How To Iron A Shirt

white shirt and iron on ironing board

How To Iron A Shirt

Where to Start and Why

I always iron the collar first.

It’s not that the collar should be ironed first, I just start here because I want to see what I’m up against.

When I open up the shirt on the board to iron the collar, I can see how the shirt is made.  I now know what I’m up against in terms of seams and structure.  That’s the only reason I  start with the collar first.

You can just as happily do it last. Everybody’s different. Don’t get too neurotic about this. It’s just a shirt.

Where to Go Next

Then I move on to the button side of the shirt.

Buttons are a Bitch.

I could just as easily start on the hole side, but I usually want to get the buttons out of the way first. While I still have the patience for them.

Buttons can be trying.  Especially tiny buttons. But the regular-sized ones are a pain, too. It’s essential that your iron have a notch in its tip. This notch will allow you to slide around buttons. If your iron doesn’t have this feature, you need an upgrade.

Placket Perfection is an Illusion

Some, but not all shirts have buttons sewn onto a separate piece of material called a placket.

Some plackets have seams, others don’t. Some fancy-schmancy shirts have plackets that conceal the buttons. I don’t know who they’re trying to kid here, though. Everybody knows the buttons are under there.
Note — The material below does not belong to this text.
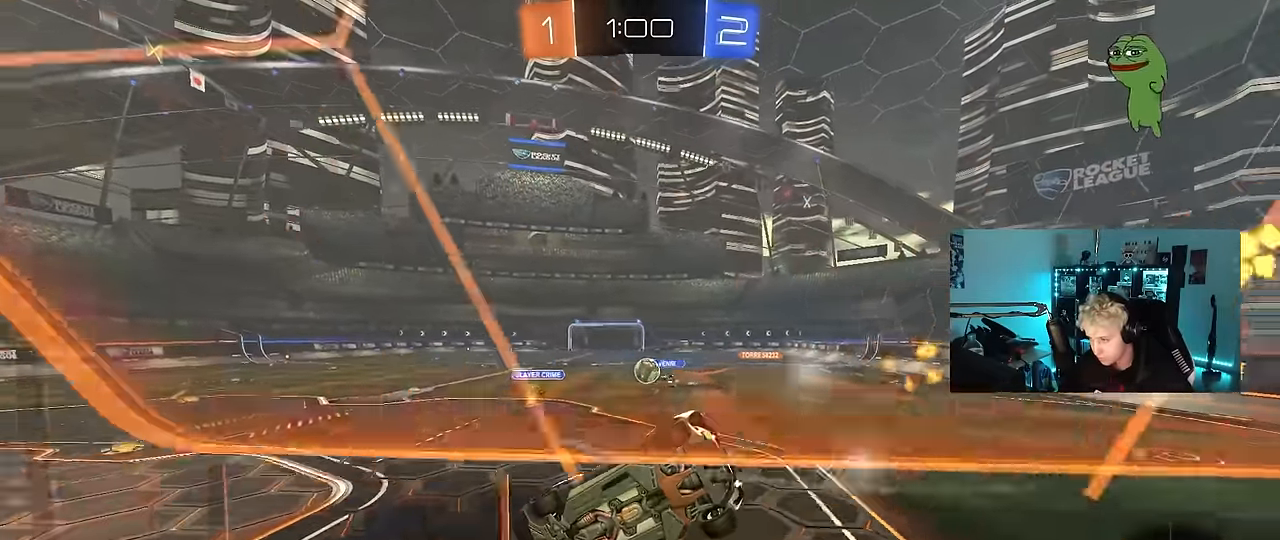
{"keys": ["w"], "mouse": ["left"], "mouse_move": "still", "events": [[33, "mouse_left", "up"], [216, "a", "down"], [266, "mouse_left", "down"], [316, "a", "up"], [316, "d", "down"], [500, "d", "up"]]}
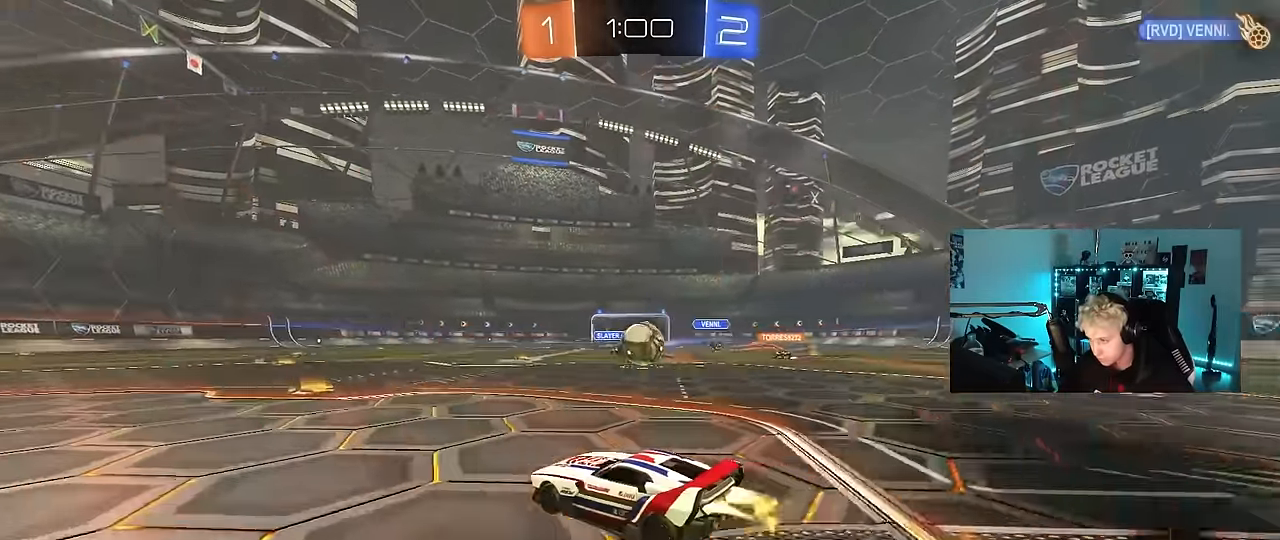
{"keys": ["a", "w"], "mouse": ["left"], "mouse_move": "still", "events": [[50, "mouse_left", "up"], [233, "mouse_left", "down"], [283, "d", "down"], [433, "d", "up"], [483, "a", "down"]]}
If your buttons are visible, make an effort to get the puckers out of your plackets, but don’t worry too much about them.  If your placket conceals the buttons, though, even though it’s a shame,  you need to take time and get the placket right.

But with all plackets just know: concealed or visible, you’ll never get them perfectly pressed. But you will get time off in purgatory for any effort.

The Yoke is A Joke

After the button side, I move to the yoke. The yoke just joins the collar to the back.

I give the yoke a cursory steam and press, knowing I’ll have to come back to it at the end for a little touch up.

The Box Pleat Blues

The box pleat is the hemorrhoid of the shirt.

The box pleat is that double-fold pleat in the middle of the back, below the yoke. The function of the box pleat is to give you a little more shoulder space and comfort. (Shirts that are labeled “slim fit” don’t have a box pleat.)

Perfecting the box pleat takes a whole nother skill level that I’m just not willing to take the time to master. Life is short. I can’t be good at everything.

After the box pleat, reward yourself with a relaxing cruise across the calm sea of the back.

The arms are fairly straightforward, but then there’s the cuffs.

Enough with the Cuffs

Cuffs are also a pain, but unlike the box pleat, you kinda have to master the cuff. That’s because cuffs show. A lot. Unless of course you roll them, in which case, why bother with ironing. Just spray some wrinkle releaser on that sucker, smooth it out and call it good.

Sometimes I’ll unbutton the cuffs and try to fit them around the narrow neck of the board, but most of the time I press them on one side, flip them, and press the other. French cuffs are a job for professionals.

Final Thoughts

The thing to remember about ironing a shirt is that any attempt at all is considered above and beyond. It’s more than most people could, or would do. Know that.

Know also that most people don’t even own an iron, and if they do, they certainly don’t own an ironing board.

If they do have a board it’s some remnant from their dorm room days, one of those little table top numbers. Frankly, I have never tried to iron on one of those, so who am I to judge?  But I prefer standing at a full size board.

I use a Rowenta iron. Swear by it.

My mother used to sprinkle her shirts-to-be-ironed with water, then roll them up and store them in the fridge for a while.  The press of a hot iron against a cold damp shirt resulted in a heck of a nicely ironed shirt, I must say.

Starch is an issue.

I don’t use starch but I have been known to go a little crazy with Magic Sizing which is a softer kind of starch. It kind of simulates the effect of a cold damp shirt meeting a hot heavy iron.

So there you have it.

If you’ve ever wondered while ironing a shirt,  “Am I doing this right?” This is a strategy you might want to try.